If you are developing a package you should probably include tests from the beginning, but since it's a different step in the setup we'll do it now.
For this tutorial, we'll be using pytest
for testing and pytest-cov
for coverage.
Lets include the packages in the extras:
extra_test = [
*extra_math,
'pytest>=4',
'pytest-cov>=2',
]
and update the [dev]
extra dependency to include testing:
extra_dev = [
*extra_test,
]
Run pip install -e .[dev]
again to pick up the new dependencies.
For the sake of length, we'll add to the repo without writing them down here.
Run pytest
to test the package.
Once everything's passed, we can move on for coverage test.
Create .coveragerc
:
[run]
source = my_pip_package
And run pytest --cov
to see coverage.
--cov-report
can also be specified to provide formatting for coverage report.
My favorite is pytest --cov --cov-report term-missing:skip-covered
,
which lists all the line numbers that are not covered by tests,
while hiding all files that have been completely covered.

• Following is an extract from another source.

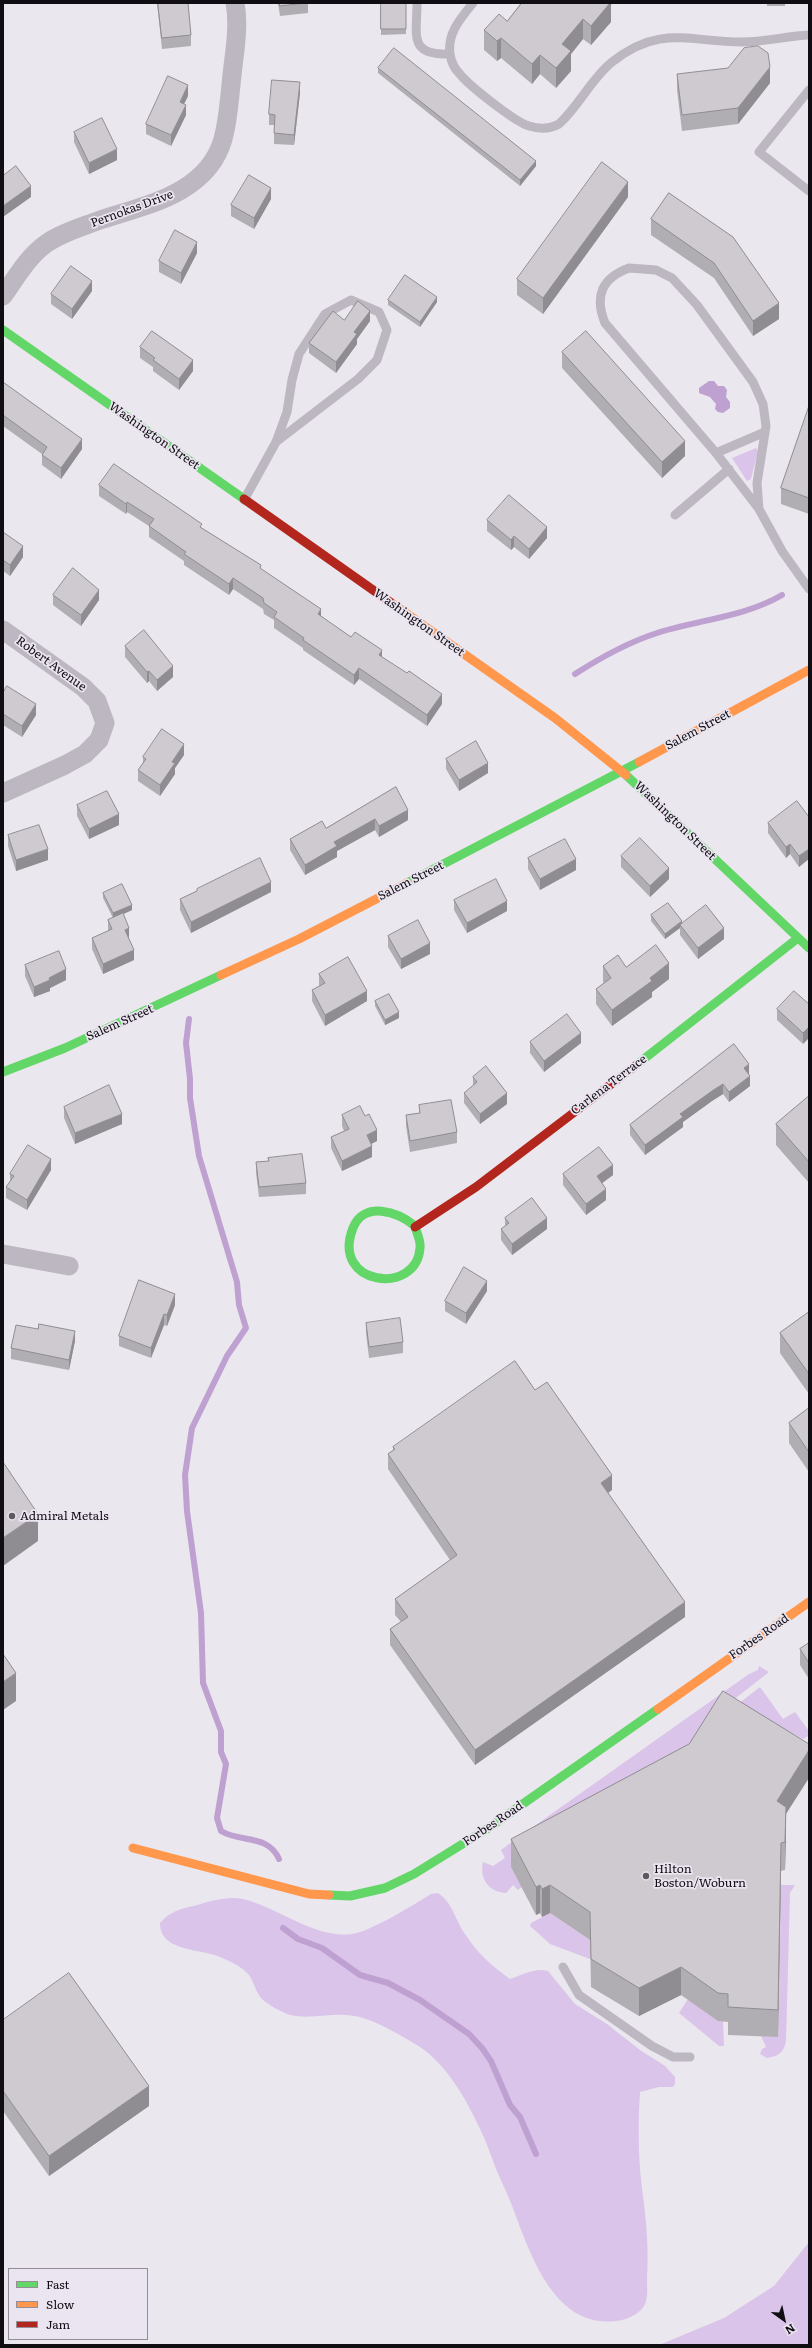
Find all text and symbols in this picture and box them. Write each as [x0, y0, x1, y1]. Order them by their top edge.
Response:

Lastly, don't forget to ignore the test output in .gitignore
:
.pytest_cache/
.coverage
Checkout the repo at this stage using the 07-tests
tag.
UPDATE: You should also instruct find_packages
to ignore the tests
folder by specifying find_packages(exclude=['tests', 'tests.*'])
.
I am not going to go back and rewrite Git history, but this is included in latest setup.py
.
While testing locally can catch a lot of problems already, running tests automatically is a further step on quality control, especially multiple developers are involved, and it also shows the world that your library is indeed working as intended.
For GitHub repos, we'll be using Travis CI to run the CI tests.
We'll be using Coveralls for coverage reporting. (There is an alternative called Codecov, however it has a pretty significant issue for Python.)
First, coveralls
requires an extra dependency,
so let's create an extra called ci
:
extra_ci = [
*extra_test,
'python-coveralls',
]
Next, add the CI configuration, which should be called .travis.yml
.
Details on how to write it can be found here.
See code in repo for how we are doing it.
Let's also add the badges to the top of our README file so everyone can see them immediately. The code to embed badges can be found on travis and coveralls. After the CI runs successfully, the badges will be updated.
Checkout the repo at this stage using the 08-ci
tag.
At this point, your library can already be shared with the world, however it is not on pypi yet.
To release on pypi, there are a few things we need to take care of.
First, add some classifiers for your package in setup()
.
A full list of classifiers can be found here.
Next, change __version__
to a standard version string, such as 1.0
.
Next, change the name of your package, if you followed the tutorial thus far,
since my_pip_package
would be taken by me.
Be creative!
The name
argument in setup()
does not need to match the name of the python package,
but it's better to keep them the same so that anyone that installs your library won't be confused.
You may also want to add a description
in setup()
.
Once everything is good, we can package the library:
$ python setup.py sdist
If should create a .tar.gz
file under dist/
.
You can unzip the file to inspect its contents.
Also, don't forget to add dist/
to .gitignore
.
The file is now ready to be uploaded to pypi
.
Create an account on pypi
, and store the credentials in ~/.pypirc
:
[pypi]
username =
password =
Finally, to upload the file:
$ twine upload dist/{packaged file}.tar.gz
Your package should now show up on pypi
and installable using pip install
.
It would also be a good idea to create a release on GitHub, and drop the packaged file as an attachment.
Checkout the repo at this stage using the 09-release
tag.